Chinese Workers Demand Higher Pay
RENEE MONTAGNE, host:
Now to labor unrest in China. Chinese workers are on strike at the Japanese auto company Honda. And they've shut down an auto plant and four factories. Honda responded by offering a 24 percent raise. This is just the latest labor problem to hit southern China. NPR's Louisa Lim joins us from Shanghai to tell us more.
LOUISA LIM: Morning, Renee.
MONTAGNE: Where does the strike stand as of this morning?
LIM: Well, Honda's now saying that most of the 2,000 striking workers will accept this pay rise, which actually would bring their salary to $280 a month, which is more than double the minimum wage in that part of China.
But the workers were originally asking for more than a 50 percent increase. And about 100 workers are still holding out for more. Their argument is that they're being paid 50 times less than Japanese employees for the same job, so they deserve more.

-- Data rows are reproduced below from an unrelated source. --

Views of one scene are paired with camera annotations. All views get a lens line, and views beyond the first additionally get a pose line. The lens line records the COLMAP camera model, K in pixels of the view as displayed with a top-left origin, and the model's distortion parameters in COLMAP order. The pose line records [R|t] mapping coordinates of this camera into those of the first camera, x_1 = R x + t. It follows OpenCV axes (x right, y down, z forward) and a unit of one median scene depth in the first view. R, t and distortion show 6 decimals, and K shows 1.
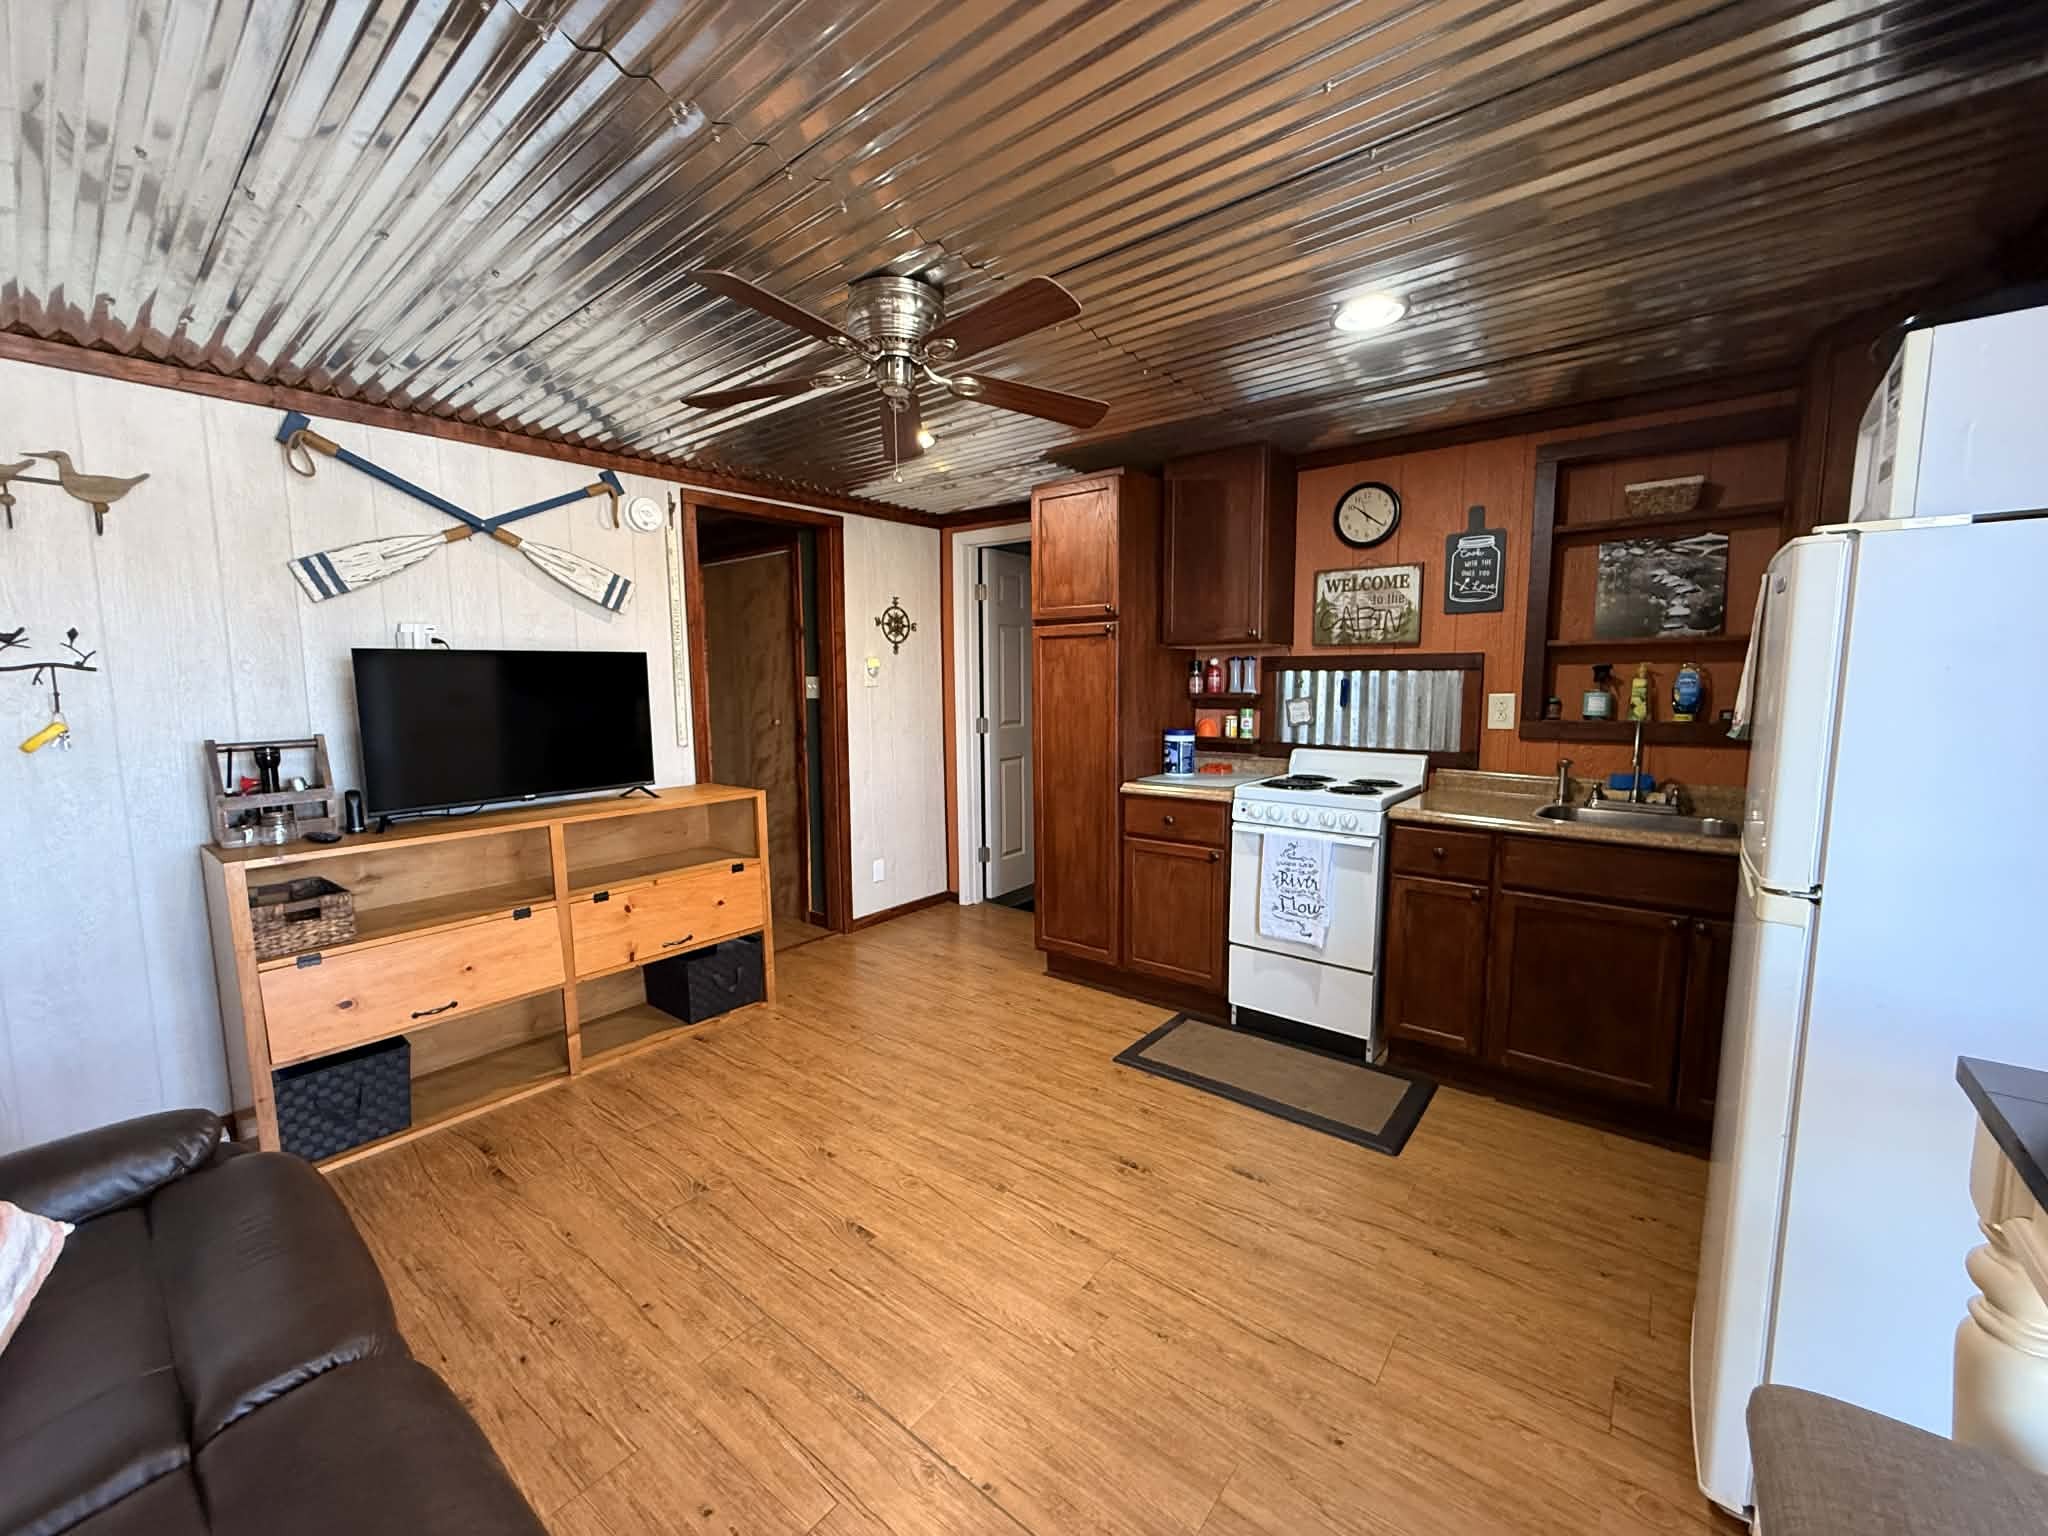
lens RADIAL K [[816.4, 0, 1018.1], [0, 816.4, 769.8], [0, 0, 1]] dist [-0.000093, 0.000065]
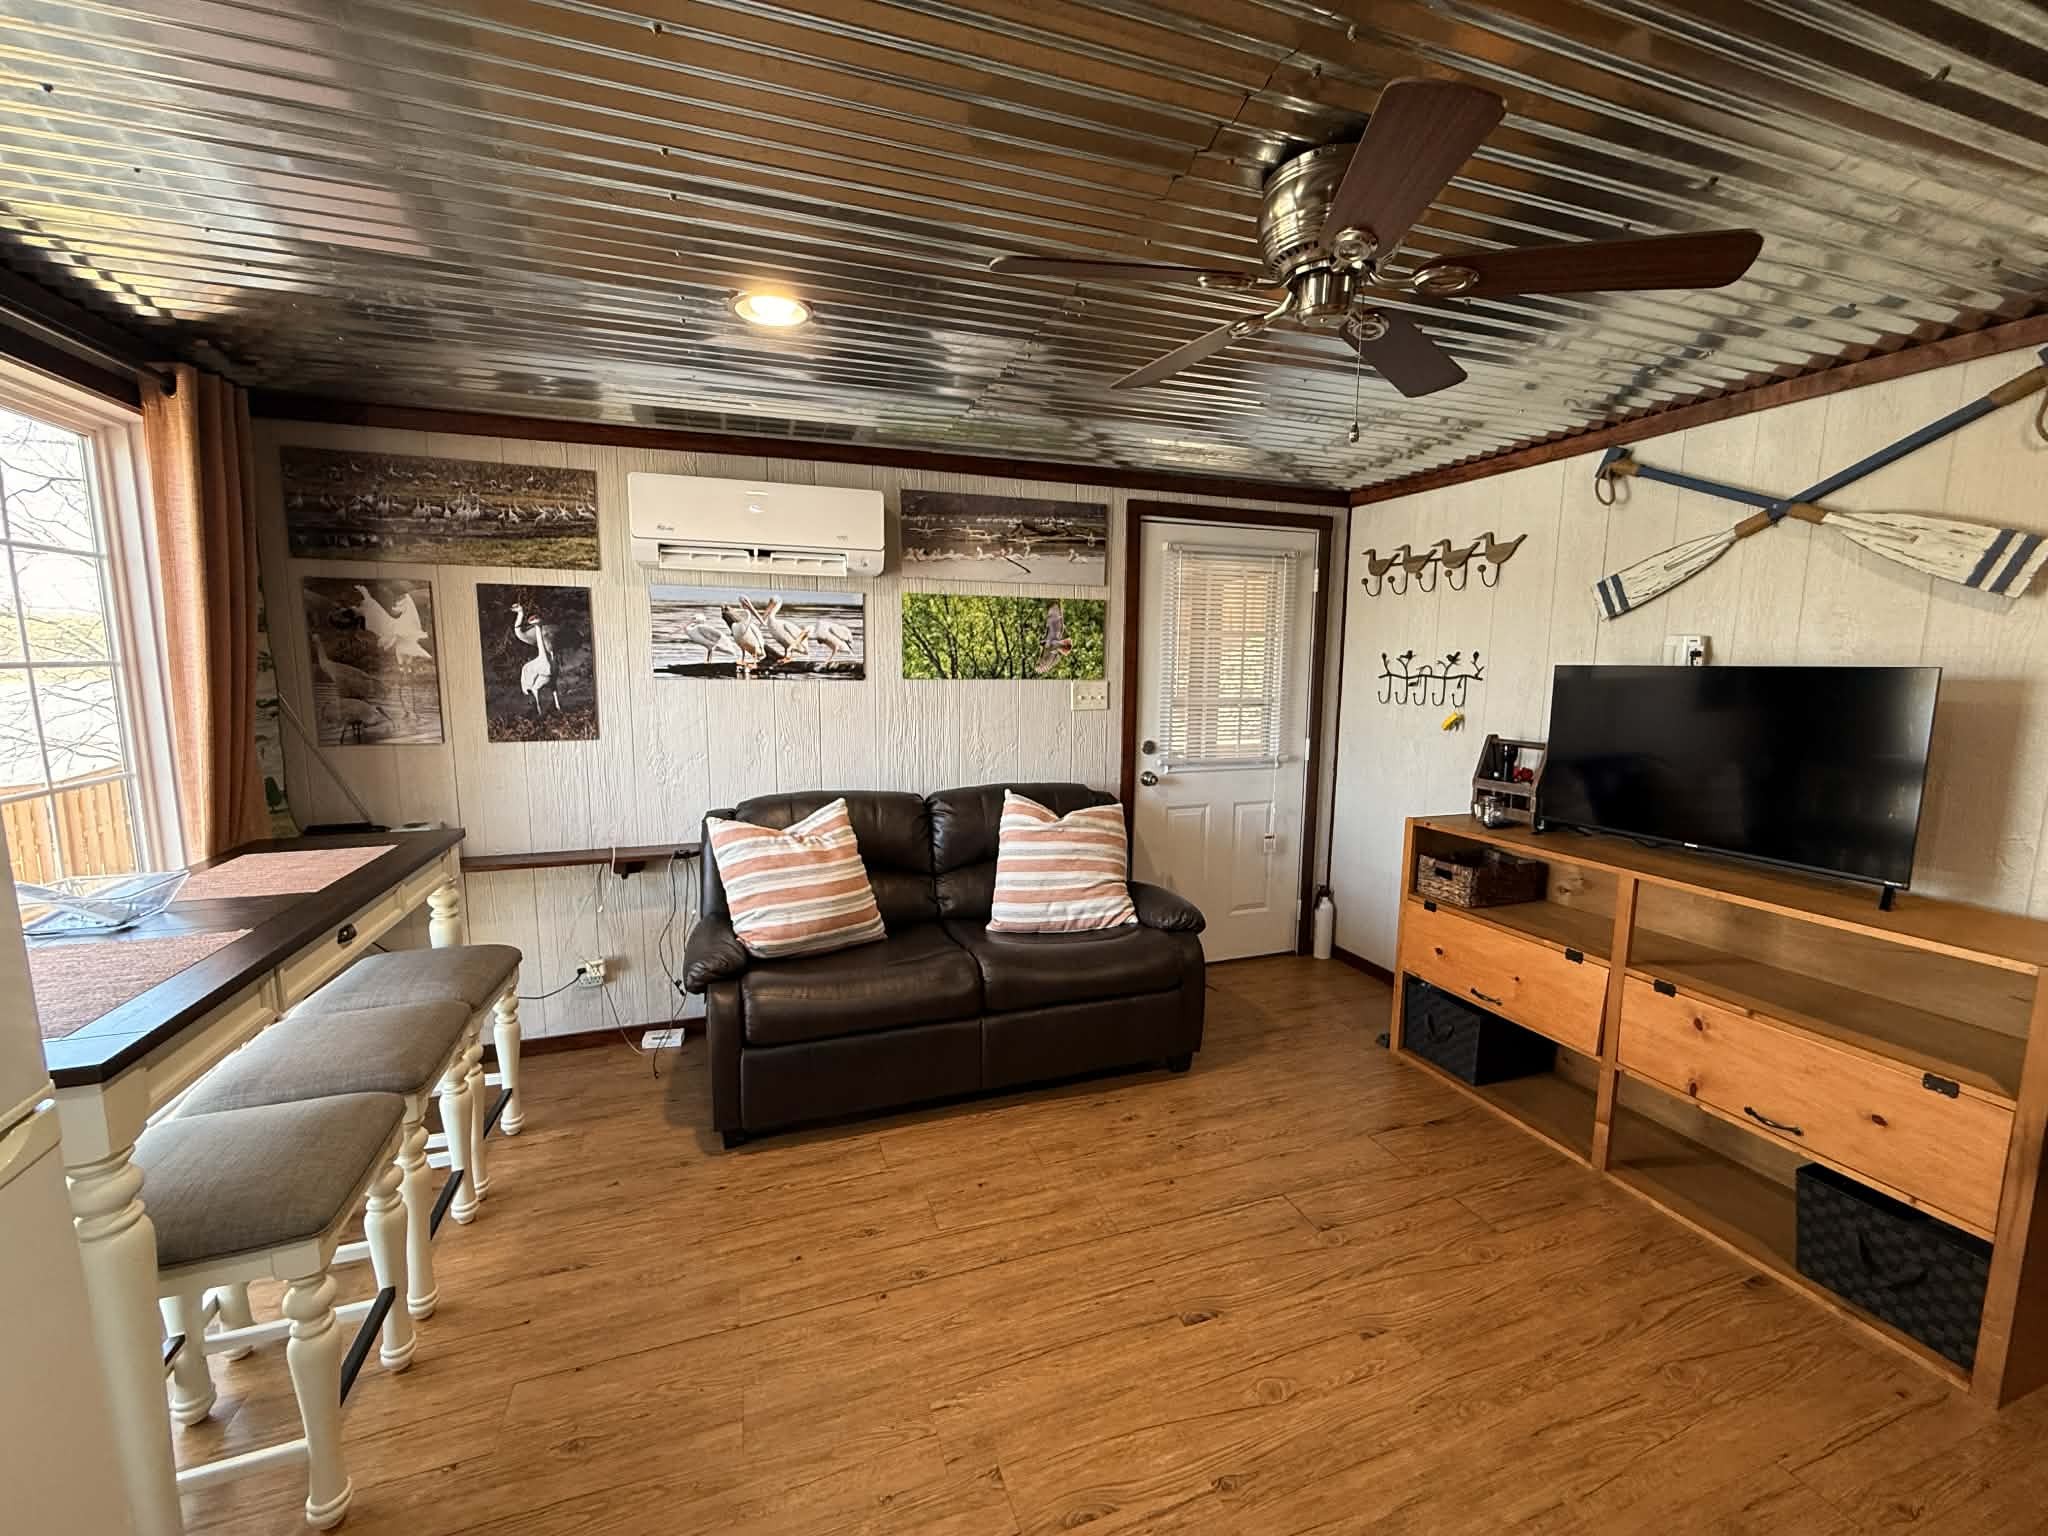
lens RADIAL K [[816.4, 0, 1013.1], [0, 816.4, 762.7], [0, 0, 1]] dist [-0.000093, 0.000065]
pose [[-0.532126, 0.116804, -0.838570, 0.450302], [-0.093603, 0.976251, 0.195378, -0.148494], [0.841475, 0.182458, -0.508555, 0.860704]]
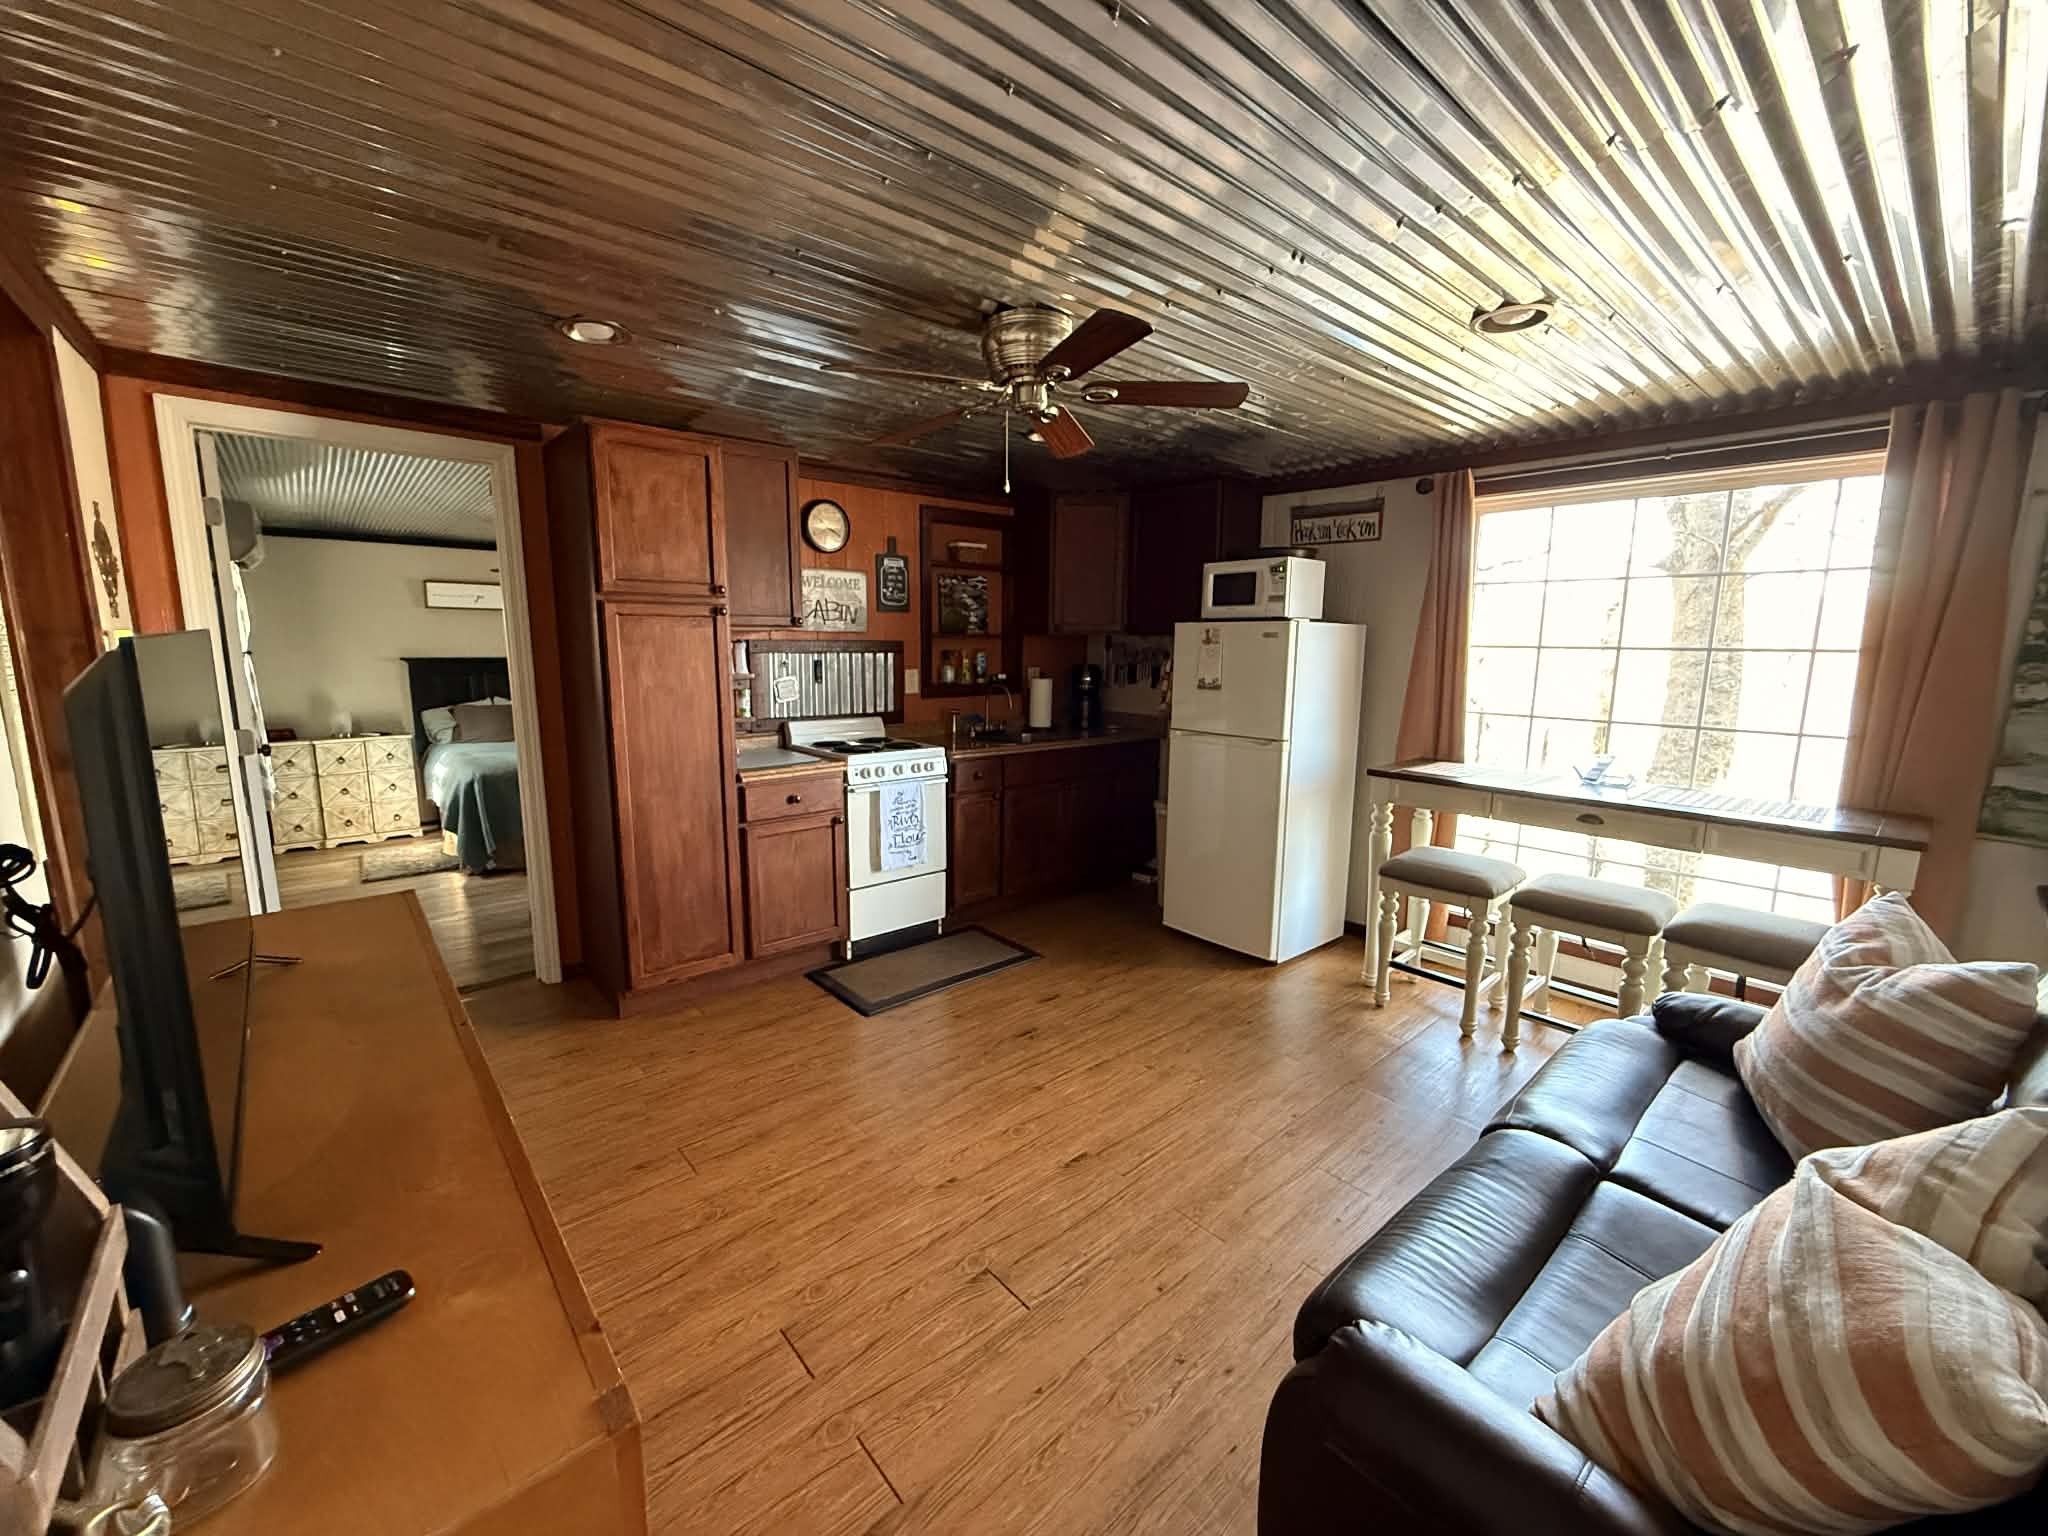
lens RADIAL K [[816.4, 0, 1019.9], [0, 816.4, 763.5], [0, 0, 1]] dist [-0.000093, 0.000065]
pose [[0.169900, -0.143857, 0.974905, -0.913101], [0.098548, 0.986809, 0.128439, -0.104217], [-0.980521, 0.074253, 0.181836, 0.606507]]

MONTAGNE: And how much leverage do these workers have? I mean, how much impact has this strike had on Honda?
LIM: Well, these workers have already been on strike for more than two weeks. They work at an auto parts factory, but after a week on strike they've actually - they actually managed to shut down Honda's four car plants in China. That's a loss to Honda of about 3,000 vehicles a day. So it is costing Honda very dearly. And the company says all its factories will remain closed at least through Thursday.
And this strike highlights some of the vulnerabilities of the supply chain. Honda didn't have a second supplier of auto parts in China. It obviously wasn't expecting strikes in China, since unauthorized labor organizing is actually illegal in China.
MONTAGNE: You know, though, how much significance can be attached to the fact that this strike was allowed to go ahead and even to be reported on by official media?
LIM: Well, it does appear to be part of a trend. Authorities do appear to be allowing sporadic peaceful protests. And in this case the strike was, even as you say, given coverage in the state-run media. But many wonder whether this could be linked to the fact that the company involved was Japanese, not a Chinese company.
Yesterday, local media, however, reported that there was some violence, there were some clashes between strikers and members of an official government-authorized union who in theory are supposed to represent workers but were actually trying to get them back to work. And today we've seen fewer reports in the official media. So this may signal that authorities are beginning to lose patience with this strike after two weeks.
MONTAGNE: And, Louisa, this strike at Honda comes after a spate of workers' suicides at a Taiwanese-owned electronics factory, also in south China, which led to a 20 percent wage hike. Is there a connection between the two?
LIM: Yes. Well, I mean, I suppose both cases are bringing the spotlight onto working conditions in China's factories. And they seem to indicate that China's low-wage workers are being pushed to their very limits. And in the case of the electronics factory you talked about - Foxconn - maybe even beyond their limits. At that factory they've had 10 suicides in the past few months. And a number of different factors are behind blamed - long working hours, lots of overtime, and an almost military discipline on the production lines, which some said were making workers depressed.
So some people are now wondering whether the era of cheap Chinese labor could be coming to an end. And, indeed, if you look at the demographics, factory workers in China are gaining leverage. Maybe because of the one child policy, in the past decade the number of workers in that labor pool - 20 to 39-year-olds - has fallen by 22 percent. So that in many ways does increase their bargaining power.
MONTAGNE: Thank you very much. That's NPR's Louisa Lim speaking to us from Shanghai.